I have often said that the librarians were needed in previous decades in order to help researchers find information, but are needed today in order to help researchers skillfully navigate the glut of information available. We do this through a variety of means. Librarians are the janitorial engineers of the information world. We make sense of it all. We organize the information into nice neat little piles called subject headings, wayfinders, and databases. We sort laundry from the information hamper — deciding which information should go where and with what other information and then folding it nicely and placing it on a shelf (or in a database…) for you to find easily.
Sorry for that analogy. Something within me would not let me pass it up.
Chris Anderson of Wired Magazine has an interesting article about Google’s accomplishments and whether the new age of search will render our neat piles of information less relevant. He writes,
The Petabyte Age is different because more is different. Kilobytes were stored on floppy disks. Megabytes were stored on hard disks. Terabytes were stored in disk arrays. Petabytes are stored in the cloud. As we moved along that progression, we went from the folder analogy to the file cabinet analogy to the library analogy to — well, at petabytes we ran out of organizational analogies.

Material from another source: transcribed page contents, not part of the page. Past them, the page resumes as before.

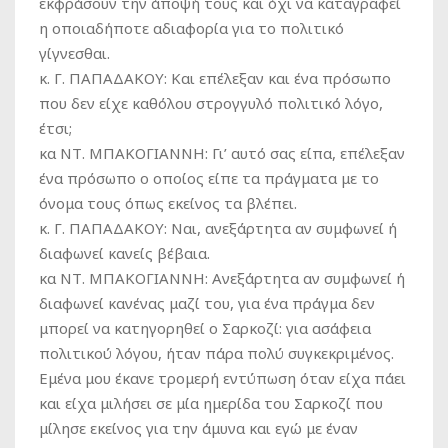
εκφράσουν την άποψή τους και όχι να καταγραφεί
η οποιαδήποτε αδιαφορία για το πολιτικό
γίγνεσθαι.
κ. Γ. ΠΑΠΑΔΑΚΟΥ:
Και επέλεξαν και ένα πρόσωπο
που δεν είχε καθόλου στρογγυλό πολιτικό λόγο,
έτσι;
κα ΝΤ. ΜΠΑΚΟΓΙΑΝΝΗ:
Γι’ αυτό σας είπα, επέλεξαν
ένα πρόσωπο ο οποίος είπε τα πράγματα με το
όνομα τους όπως εκείνος τα βλέπει.
κ. Γ. ΠΑΠΑΔΑΚΟΥ:
Ναι, ανεξάρτητα αν συμφωνεί ή
διαφωνεί κανείς βέβαια.
κα ΝΤ. ΜΠΑΚΟΓΙΑΝΝΗ:
Ανεξάρτητα αν συμφωνεί ή
διαφωνεί κανένας μαζί του, για ένα πράγμα δεν
μπορεί να κατηγορηθεί ο Σαρκοζί: για ασάφεια
πολιτικού λόγου, ήταν πάρα πολύ συγκεκριμένος.
Εμένα μου έκανε τρομερή εντύπωση όταν είχα πάει
και είχα μιλήσει σε μία ημερίδα του Σαρκοζί που
μίλησε εκείνος για την άμυνα και εγώ με έναν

At the petabyte scale, information is not a matter of simple three- and four-dimensional taxonomy and order but of dimensionally agnostic statistics. It calls for an entirely different approach, one that requires us to lose the tether of data as something that can be visualized in its totality. It forces us to view data mathematically first and establish a context for it later.

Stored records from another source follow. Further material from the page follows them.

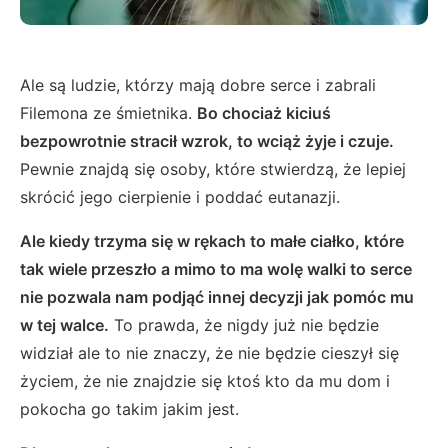
Ale są ludzie, którzy mają dobre serce i zabrali
Filemona ze śmietnika.
Bo chociaż kiciuś
bezpowrotnie stracił wzrok, to wciąż żyje i czuje.
Pewnie znajdą się osoby, które stwierdzą, że lepiej
skrócić jego cierpienie i poddać eutanazji.
Ale kiedy trzyma się w rękach to małe ciałko, które
tak wiele przeszło a mimo to ma wolę walki to serce
nie pozwala nam podjąć innej decyzji jak pomóc mu
w tej walce.
To prawda, że nigdy już nie będzie
widział ale to nie znaczy, że nie będzie cieszył się
życiem, że nie znajdzie się ktoś kto da mu dom i
pokocha go takim jakim jest.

This is a world where massive amounts of data and applied mathematics replace every other tool that might be brought to bear. Out with every theory of human behavior, from linguistics to sociology. Forget taxonomy, ontology, and psychology. Who knows why people do what they do? The point is they do it, and we can track and measure it with unprecedented fidelity. With enough data, the numbers speak for themselves.There is now a better way. Petabytes allow us to say: “Correlation is enough.” We can stop looking for models. We can analyze the data without hypotheses about what it might show. We can throw the numbers into the biggest computing clusters the world has ever seen and let statistical algorithms find patterns where science cannot.
The new availability of huge amounts of data, along with the statistical tools to crunch these numbers, offers a whole new way of understanding the world. Correlation supersedes causation, and science can advance even without coherent models, unified theories, or really any mechanistic explanation at all.
There’s no reason to cling to our old ways. It’s time to ask: What can science learn from Google?
The question remains, though, what happens after Google? Libraries (though not all) will indeed weather the storm, but what they will look like on the other side is yet to be determined.